The Shed, Notting Hill
Pophams, Hackney
Tuesday to Saturday evenings, the London Fields outpost of bougie bakery Pophams turns into a pasta restaurant — an outstanding one, with a pretty big patio out front, perfect for everything from a sun-drenched aperitivo to demolishing your way through their short and all-star pasta menu.
Pophams, Hackney
Seabird, Southwark
This stretch of Southwark doesn’t boast a lot of towering buildings, which means the rooftop terrace at Seabird — the seafood restaurant and bar on floor 14 of The Hoxton Southwark — gives you a rare view down over south London, trains lacing in and out of Waterloo, skyscrapers on the horizon. The restaurant’s floor-to-ceiling windows mean you get a great view even from inside, but on a sunny afternoon the terrace itself is a beaut — lots of palm fronds and fairy lights to go with your dirty martini and skyline views.
Seabird, Southwark
Ombra, Bethnal Green
Ombra could get by on the allure of a tiramisù and a negroni on their main timber-framed terrace alone, but then they went and added a meta-terrace above it — a little mezzanine platform, standing on stilts on the floor-level terrace, with just room for a four-seater table that’ll make you feel like an emperor surveying his domain. We don’t have a photo of the terrace, so here — have one of the tiramisù instead.
Ombra, Bethnal Green
Forza Wine, Peckham and South Bank
Torn between which Forza terrace to choose, we realised: why choose. Peckham has a ‘snacks, drinks and views’ manifesto, with the views in question including sunset over the south-east of the city, if you time it right. Their newer site has a gorgeous brutalist terrace at the National Theatre and a river view. Both have a preoccupation with little fried bites and maverick reinventions of the soft serve — and both are great, so go to whichever’s nearer, and sink a frozen tequila and pear cocktail in the sunshine.
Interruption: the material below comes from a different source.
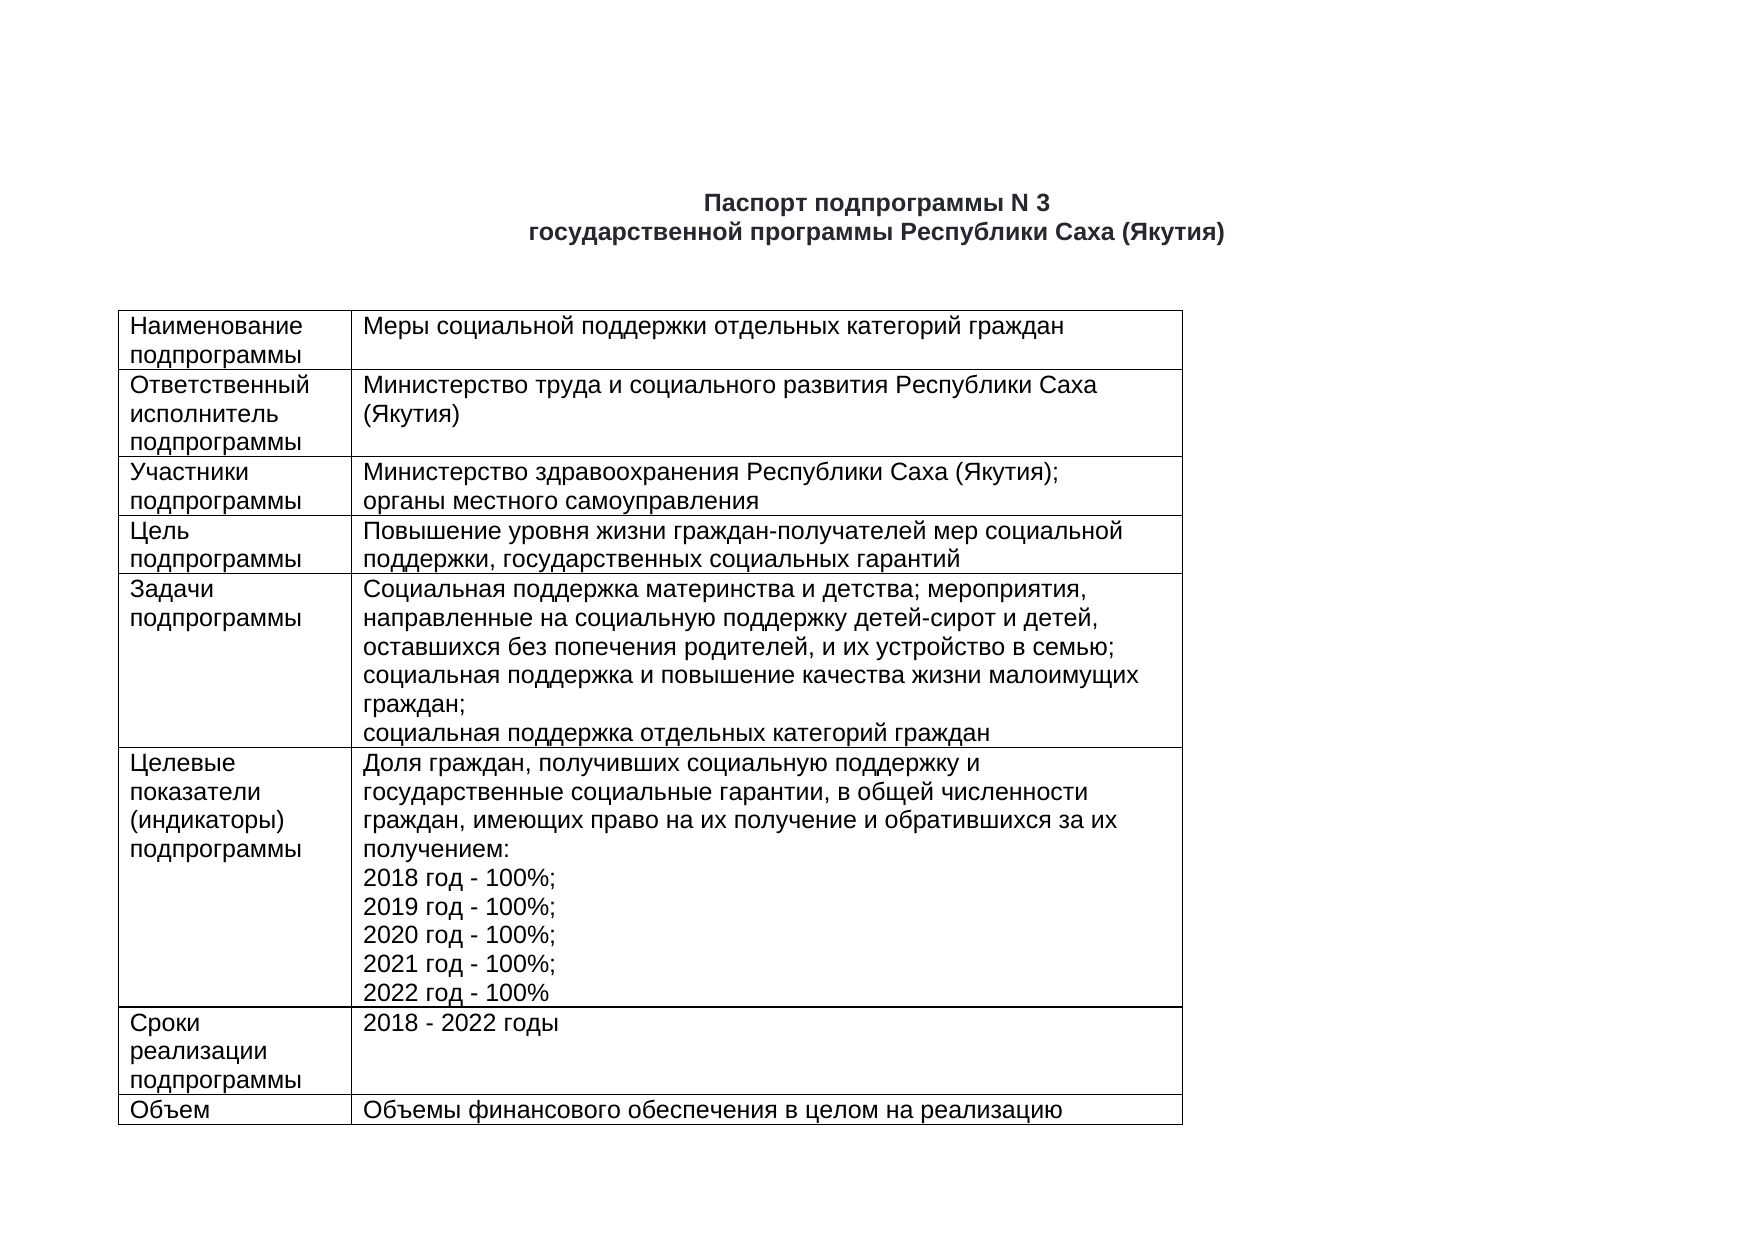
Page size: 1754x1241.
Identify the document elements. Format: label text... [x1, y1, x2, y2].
Forza Wine, Peckham and South Bank
The River Café, Hammersmith
Extremely pricey but very nice, it’s a classic among impress-the-parents venues for a reason. Great pasta. Sun-dappled pavement seating along the riverwalk. Bellissima. There’s now also the River Café Café — a cheaper and less formal offshoot next door — which we haven’t been to, but which comes with the same spot along the Thames, terrace seating and, judging from the menu, a slightly less credit-card-melting (though still pretty sizeable…) bill after.
River Café, Hammersmith
Jimmy’s BBQ Club, South Bank
Back from 24 April 2025 on South Bank, Jimmy’s BBQ Club’s actually a pop-up — but with more tenure (this’ll be its 8th year in situ) than many other restaurant terraces, plus with seats planted pushily right up to the riverside, when most other restaurants in the area are overlooking the Thames from a genteel distance. The six-course tasting menu tiptoes into teppanyaki territory, with a series of dishes finished in front of you by the team of chefs, on the Big Green Egg grill embedded into your table.
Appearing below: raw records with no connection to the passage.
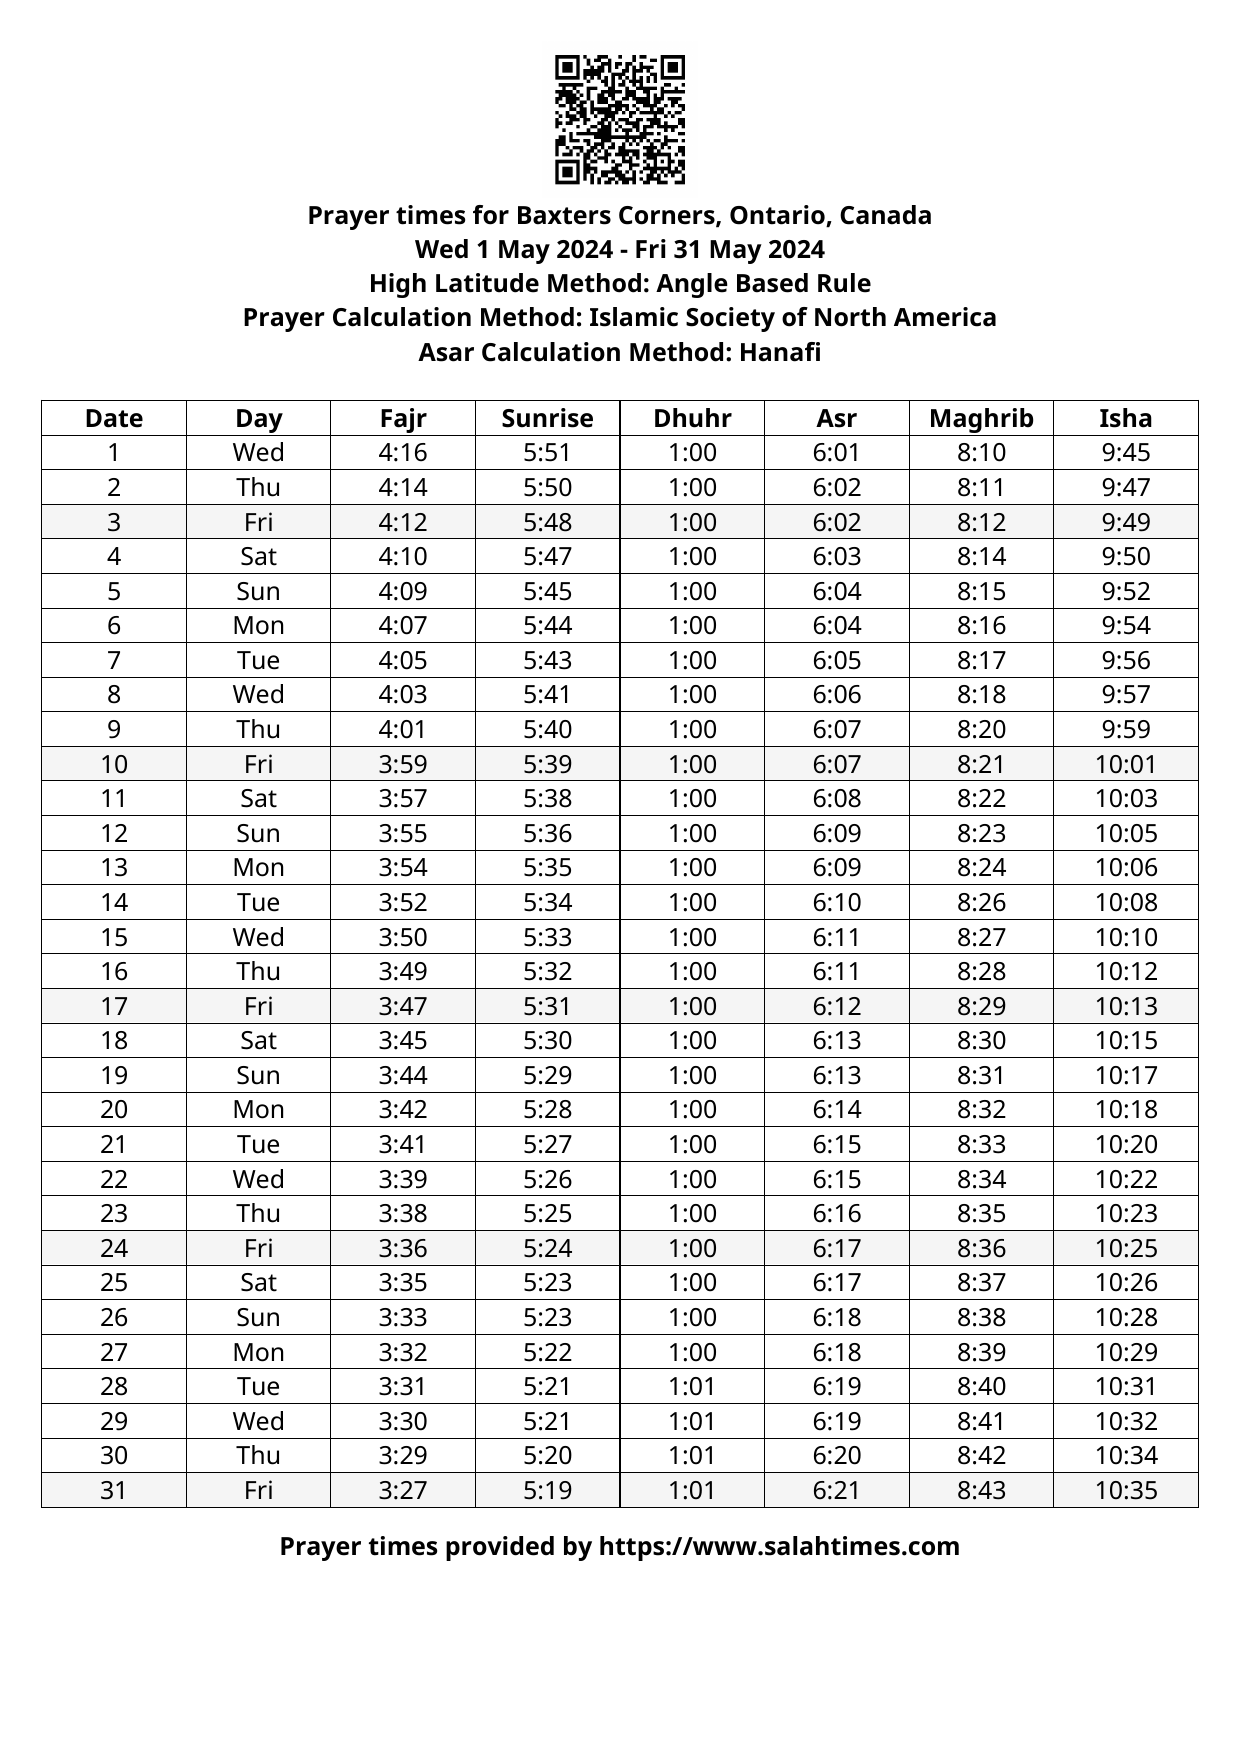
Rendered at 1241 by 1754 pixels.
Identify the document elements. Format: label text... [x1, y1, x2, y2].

table_cell 5:45 [476, 574, 619, 607]
table_cell 3:52 [331, 885, 475, 919]
table_cell 6:12 [765, 989, 909, 1022]
table_cell 8:30 [910, 1024, 1053, 1057]
table_cell 3:44 [331, 1058, 475, 1092]
table_cell 3:57 [331, 781, 475, 815]
table_cell 1:00 [621, 1127, 764, 1161]
table_cell 10:08 [1054, 885, 1198, 919]
table_cell 23 [42, 1196, 186, 1230]
table_cell 5:28 [476, 1093, 619, 1126]
table_cell 6:17 [765, 1266, 909, 1299]
table_cell 3:39 [331, 1162, 475, 1195]
table_cell 9:49 [1054, 505, 1198, 538]
table_cell 6:08 [765, 781, 909, 815]
table_cell 6:18 [765, 1300, 909, 1334]
table_cell 4:01 [331, 712, 475, 746]
table_cell Fri [187, 1231, 330, 1264]
table_cell Mon [187, 609, 330, 642]
table_cell 1:00 [621, 712, 764, 746]
table_header Sunrise [476, 401, 619, 434]
table_cell 3:42 [331, 1093, 475, 1126]
table_cell 3:35 [331, 1266, 475, 1299]
table_cell 8:33 [910, 1127, 1053, 1161]
table_cell 6:06 [765, 678, 909, 711]
table_cell 5:38 [476, 781, 619, 815]
table_cell Sun [187, 1300, 330, 1334]
table_cell 8:12 [910, 505, 1053, 538]
table_cell Tue [187, 1369, 330, 1403]
table_cell Sat [187, 1024, 330, 1057]
table_cell 6:07 [765, 712, 909, 746]
table_cell 3:50 [331, 920, 475, 953]
table_cell 8:10 [910, 436, 1053, 469]
table_cell 1:00 [621, 436, 764, 469]
table_cell 6:13 [765, 1058, 909, 1092]
table_cell 6:02 [765, 505, 909, 538]
table_cell 6:18 [765, 1335, 909, 1368]
table_cell 7 [42, 643, 186, 677]
table_cell 6 [42, 609, 186, 642]
table_cell 10:25 [1054, 1231, 1198, 1264]
table_cell Wed [187, 1404, 330, 1437]
table_cell 5:23 [476, 1300, 619, 1334]
text High Latitude Method: Angle Based Rule [42, 266, 1198, 300]
table_cell 9:54 [1054, 609, 1198, 642]
table_cell 5:19 [476, 1473, 619, 1507]
table_cell 8:36 [910, 1231, 1053, 1264]
table_header Isha [1054, 401, 1198, 434]
table_cell Tue [187, 1127, 330, 1161]
table_cell 6:05 [765, 643, 909, 677]
table_cell 5:40 [476, 712, 619, 746]
table_cell 2 [42, 470, 186, 504]
table_cell 8:42 [910, 1439, 1053, 1472]
table_cell Thu [187, 1196, 330, 1230]
table_cell 6:15 [765, 1127, 909, 1161]
table_cell 8:38 [910, 1300, 1053, 1334]
table_cell 4:03 [331, 678, 475, 711]
table_cell 8:39 [910, 1335, 1053, 1368]
table_cell 9:57 [1054, 678, 1198, 711]
table_cell 5:26 [476, 1162, 619, 1195]
table_cell 3:32 [331, 1335, 475, 1368]
table_cell Wed [187, 1162, 330, 1195]
table_cell 1 [42, 436, 186, 469]
table_cell 5:39 [476, 747, 619, 780]
text Asar Calculation Method: Hanafi [42, 334, 1198, 368]
table_cell 12 [42, 816, 186, 849]
table_cell Thu [187, 712, 330, 746]
table_cell 8:20 [910, 712, 1053, 746]
table_header Maghrib [910, 401, 1053, 434]
table_cell 4:14 [331, 470, 475, 504]
table_cell 9:45 [1054, 436, 1198, 469]
table_cell 21 [42, 1127, 186, 1161]
table_cell 15 [42, 920, 186, 953]
table_cell 5:43 [476, 643, 619, 677]
table_cell 10:22 [1054, 1162, 1198, 1195]
table_cell 8:24 [910, 851, 1053, 884]
table_cell 9 [42, 712, 186, 746]
table_cell 1:00 [621, 1024, 764, 1057]
table_header Fajr [331, 401, 475, 434]
table_cell 8:37 [910, 1266, 1053, 1299]
table_cell 8:16 [910, 609, 1053, 642]
table_header Dhuhr [621, 401, 764, 434]
table_cell 6:14 [765, 1093, 909, 1126]
table_cell 1:00 [621, 885, 764, 919]
table_cell 5:31 [476, 989, 619, 1022]
table_cell 6:16 [765, 1196, 909, 1230]
table_cell 9:56 [1054, 643, 1198, 677]
table_cell 3:49 [331, 954, 475, 988]
table_cell 10:01 [1054, 747, 1198, 780]
table_cell 10:31 [1054, 1369, 1198, 1403]
table_cell 6:10 [765, 885, 909, 919]
table_cell 8:41 [910, 1404, 1053, 1437]
table_cell Wed [187, 436, 330, 469]
table_cell 3:29 [331, 1439, 475, 1472]
table_cell Wed [187, 678, 330, 711]
table_cell Fri [187, 989, 330, 1022]
table_cell 3:45 [331, 1024, 475, 1057]
table_cell 9:52 [1054, 574, 1198, 607]
table_header Day [187, 401, 330, 434]
table_cell 1:00 [621, 1196, 764, 1230]
table_cell 6:21 [765, 1473, 909, 1507]
table_cell 1:01 [621, 1369, 764, 1403]
table_header Asr [765, 401, 909, 434]
table_cell 8:22 [910, 781, 1053, 815]
table_cell 10 [42, 747, 186, 780]
table_cell 9:59 [1054, 712, 1198, 746]
table_cell 6:17 [765, 1231, 909, 1264]
table_cell Sat [187, 781, 330, 815]
table_cell 10:34 [1054, 1439, 1198, 1472]
table_cell 1:01 [621, 1404, 764, 1437]
table_cell 10:13 [1054, 989, 1198, 1022]
table_cell Thu [187, 954, 330, 988]
table_cell Thu [187, 470, 330, 504]
table_cell 9:50 [1054, 539, 1198, 573]
table_cell 1:00 [621, 678, 764, 711]
table_cell 17 [42, 989, 186, 1022]
table_cell 5:51 [476, 436, 619, 469]
table_cell 27 [42, 1335, 186, 1368]
table_cell 5:50 [476, 470, 619, 504]
table_cell 1:01 [621, 1473, 764, 1507]
table_cell 6:03 [765, 539, 909, 573]
table_cell 5:32 [476, 954, 619, 988]
table_cell 4 [42, 539, 186, 573]
table_cell Sat [187, 539, 330, 573]
table_cell 8:17 [910, 643, 1053, 677]
table_cell 3:59 [331, 747, 475, 780]
table_cell 3:33 [331, 1300, 475, 1334]
table_cell 28 [42, 1369, 186, 1403]
table_cell 10:23 [1054, 1196, 1198, 1230]
table_cell Tue [187, 643, 330, 677]
table_cell 5:27 [476, 1127, 619, 1161]
table_cell 6:01 [765, 436, 909, 469]
table_cell 5:29 [476, 1058, 619, 1092]
table_cell Fri [187, 505, 330, 538]
table_cell 10:15 [1054, 1024, 1198, 1057]
table_cell 3:31 [331, 1369, 475, 1403]
table_cell 4:09 [331, 574, 475, 607]
table_cell 1:00 [621, 989, 764, 1022]
table_cell 8:34 [910, 1162, 1053, 1195]
table_cell Thu [187, 1439, 330, 1472]
table_cell 11 [42, 781, 186, 815]
table_cell 6:20 [765, 1439, 909, 1472]
table_cell 3:38 [331, 1196, 475, 1230]
table_cell Mon [187, 1093, 330, 1126]
table_cell 8:43 [910, 1473, 1053, 1507]
table_cell Sun [187, 574, 330, 607]
table_cell 29 [42, 1404, 186, 1437]
table_cell 1:00 [621, 539, 764, 573]
table_cell 9:47 [1054, 470, 1198, 504]
table_cell 5:36 [476, 816, 619, 849]
table_cell 8 [42, 678, 186, 711]
table_cell 1:00 [621, 574, 764, 607]
table_cell Sat [187, 1266, 330, 1299]
table_cell 4:05 [331, 643, 475, 677]
table_cell 30 [42, 1439, 186, 1472]
table_cell 10:35 [1054, 1473, 1198, 1507]
table_cell 5:41 [476, 678, 619, 711]
table_cell Fri [187, 747, 330, 780]
table_cell 10:05 [1054, 816, 1198, 849]
table_cell 5:23 [476, 1266, 619, 1299]
table_cell 1:00 [621, 505, 764, 538]
table_cell 3:54 [331, 851, 475, 884]
table_cell 1:00 [621, 1058, 764, 1092]
table_cell 31 [42, 1473, 186, 1507]
table_cell 5:24 [476, 1231, 619, 1264]
table_cell 10:26 [1054, 1266, 1198, 1299]
table_cell 1:00 [621, 1162, 764, 1195]
table_cell 6:15 [765, 1162, 909, 1195]
table_cell 5:21 [476, 1404, 619, 1437]
table_cell 6:07 [765, 747, 909, 780]
table_cell 10:18 [1054, 1093, 1198, 1126]
table_cell 8:11 [910, 470, 1053, 504]
table_cell 1:00 [621, 1300, 764, 1334]
table_cell 8:26 [910, 885, 1053, 919]
text Prayer times for Baxters Corners, Ontario, Canada [42, 198, 1198, 232]
text Wed 1 May 2024 - Fri 31 May 2024 [42, 232, 1198, 266]
table_cell 4:16 [331, 436, 475, 469]
table_cell 5:21 [476, 1369, 619, 1403]
table_cell 5:20 [476, 1439, 619, 1472]
table_cell 3:36 [331, 1231, 475, 1264]
table_cell 8:32 [910, 1093, 1053, 1126]
table_cell 14 [42, 885, 186, 919]
table_cell 10:17 [1054, 1058, 1198, 1092]
table_cell Tue [187, 885, 330, 919]
table_cell 3:47 [331, 989, 475, 1022]
table_cell 5:22 [476, 1335, 619, 1368]
table_cell Sun [187, 816, 330, 849]
table_cell 5:44 [476, 609, 619, 642]
table_cell 5:35 [476, 851, 619, 884]
table_cell 8:29 [910, 989, 1053, 1022]
table_cell 3:30 [331, 1404, 475, 1437]
table_cell 5:47 [476, 539, 619, 573]
table_cell 18 [42, 1024, 186, 1057]
table_cell 1:00 [621, 1266, 764, 1299]
table_cell 8:40 [910, 1369, 1053, 1403]
text Prayer times provided by https://www.salahtimes.com [42, 1528, 1198, 1563]
table_cell Fri [187, 1473, 330, 1507]
table_cell 6:02 [765, 470, 909, 504]
table_cell 16 [42, 954, 186, 988]
table_cell Mon [187, 1335, 330, 1368]
table_cell Mon [187, 851, 330, 884]
table_cell 3:27 [331, 1473, 475, 1507]
table_cell 8:27 [910, 920, 1053, 953]
table_cell 20 [42, 1093, 186, 1126]
table_cell 10:32 [1054, 1404, 1198, 1437]
table_cell 10:10 [1054, 920, 1198, 953]
table_cell 1:00 [621, 851, 764, 884]
table_cell 6:09 [765, 851, 909, 884]
table_cell 10:03 [1054, 781, 1198, 815]
table_cell 8:18 [910, 678, 1053, 711]
table_cell 26 [42, 1300, 186, 1334]
text Prayer Calculation Method: Islamic Society of North America [42, 300, 1198, 334]
table_cell 10:06 [1054, 851, 1198, 884]
table_cell 5 [42, 574, 186, 607]
picture [542, 41, 699, 198]
table_header Date [42, 401, 186, 434]
table_cell 1:00 [621, 470, 764, 504]
table_cell 5:33 [476, 920, 619, 953]
table_cell 1:00 [621, 609, 764, 642]
table_cell 3:41 [331, 1127, 475, 1161]
table_cell Wed [187, 920, 330, 953]
table_cell 1:01 [621, 1439, 764, 1472]
table_cell 8:21 [910, 747, 1053, 780]
table_cell 5:30 [476, 1024, 619, 1057]
table_cell 5:48 [476, 505, 619, 538]
table_cell 8:14 [910, 539, 1053, 573]
table_cell 1:00 [621, 747, 764, 780]
table_cell 6:11 [765, 920, 909, 953]
table_cell 1:00 [621, 643, 764, 677]
table_cell 25 [42, 1266, 186, 1299]
table_cell 6:11 [765, 954, 909, 988]
table_cell 10:20 [1054, 1127, 1198, 1161]
table_cell 4:12 [331, 505, 475, 538]
table_cell 5:25 [476, 1196, 619, 1230]
table_cell 22 [42, 1162, 186, 1195]
table_cell 6:04 [765, 574, 909, 607]
table_cell 1:00 [621, 816, 764, 849]
table_cell 13 [42, 851, 186, 884]
table_cell 6:04 [765, 609, 909, 642]
table_cell 8:28 [910, 954, 1053, 988]
table_cell 4:07 [331, 609, 475, 642]
table_cell 1:00 [621, 781, 764, 815]
table_cell 10:28 [1054, 1300, 1198, 1334]
table_cell 1:00 [621, 1093, 764, 1126]
table_cell Sun [187, 1058, 330, 1092]
table_cell 10:12 [1054, 954, 1198, 988]
table_cell 10:29 [1054, 1335, 1198, 1368]
table_cell 1:00 [621, 1231, 764, 1264]
table_cell 8:35 [910, 1196, 1053, 1230]
table_cell 8:15 [910, 574, 1053, 607]
table_cell 6:13 [765, 1024, 909, 1057]
table_cell 19 [42, 1058, 186, 1092]
table_cell 1:00 [621, 920, 764, 953]
table_cell 24 [42, 1231, 186, 1264]
table_cell 5:34 [476, 885, 619, 919]
table_cell 1:00 [621, 1335, 764, 1368]
table_cell 1:00 [621, 954, 764, 988]
table_cell 6:19 [765, 1404, 909, 1437]
table_cell 8:31 [910, 1058, 1053, 1092]
table_cell 6:19 [765, 1369, 909, 1403]
table_cell 8:23 [910, 816, 1053, 849]
table_cell 4:10 [331, 539, 475, 573]
table_cell 3:55 [331, 816, 475, 849]
table_cell 3 [42, 505, 186, 538]
table_cell 6:09 [765, 816, 909, 849]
Jimmy’s BBQ Club, South Bank
Buster Mantis, Deptford
A railway arch bar-restaurant-nightspot and the perfect place to slide effortlessly from early drink to jerk dinner into late night music, Buster Mantis is extra good when it’s warm enough to also slide constantly between their fairy light-hung terrace and the DJs and rum punch inside. Sister restaurant The Watergate, just down the road, also has pavement tables.
Buster Mantis, Deptford
The Compton Arms, Highbury
A neighbourhoody mews pub with excellent craft beers and a consistently great food menu, via a succession of outstanding kitchen residencies (at time of writing, The Rake) — The Compton Arms has always been good at making the most of its pocket-sized and lovely courtyard space out back.
The Compton Arms, Highbury
Peckham Bazaar, Peckham
Smells good, looks beautiful, warm welcome, just as suited to a romantic one-on-one or an exuberant group dinner: Peckham Bazaar’s one of those restaurants you get a great feeling about the second you walk inside. Or outside, if you’re sticking to the terrace — secluded, pretty, and still in basking distance of the smells drifting out from the pan-Balkan dishes on the charcoal grill inside.
Peckham Bazaar, Peckham
The Culpeper, Spitalfields
The Culpeper rooftop’s a splash of city-centre greenery that also happens to serve up a solidly good menu — British-ish ingredients turned into modern European dishes, with bits and pieces of them grown on that roof. Kitchen garden feels, fringed by skyscrapers.
The Culpeper, Spitalfields
Kaosarn, Brixton
A spot on the edge of Brixton Market, straddling the covered arcade and the courtyard on Coldharbour Road, makes Kaosarn the stalwart choice for al fresco in the area — although it’s popular to the point of giant queues year-round thanks to its solid Thai menu and BYOB status. If the queue’s too big to face, Fish, Wings and Tings next door’s also great.
Kaosarn, Brixton
Kutir, Chelsea
Kutir — the Indian fine dining restaurant tucked into a Chelsea townhouse — now has its own sun-dappled little terrace. The restaurant itself, down a quiet sidestreet near Sloane Square, and with a bell to ring for entry, already feels peacefully sheltered from the outside world: the terrace is just an extra level of seclusion unlocked. Embed for the afternoon with soft-shell crab hoppers, spicy lobster brioches, and maybe a mango or ginger-laced cocktail or two.
Kutir, Chelsea
Dishoom, Shoreditch
The Dishoom Shoreditch verandah’s well-suited to the capriciousness of an English summer: retractable roof that they ply with the urgency of a Wimbledon match, spicy comfort food on the menu and a steady flow of chai. First flicker of a raindrop and you can be under shelter, cradling a hot drink, and warming yourself with gunpowder potatoes, whiskey cocktails and cheddar-stuffed naan.
Dishoom, Shoreditch
Acme Fire Cult, Dalston
Acme Fire Cult’s actually offering up a pretty good all-weather, year-round terrace, thanks to some muscular heaters and a Viking-level commitment to having sheepskins and blankets everywhere. Not to mention the heat pouring out of the kitchen — Acme Fire Cult comes with a lot of live-fire swagger. And being in a little enclave just off Kingsland Road lends itself to long summer evenings, bouncing between the 40ft Brewery taproom and the AFC terrace, and back again.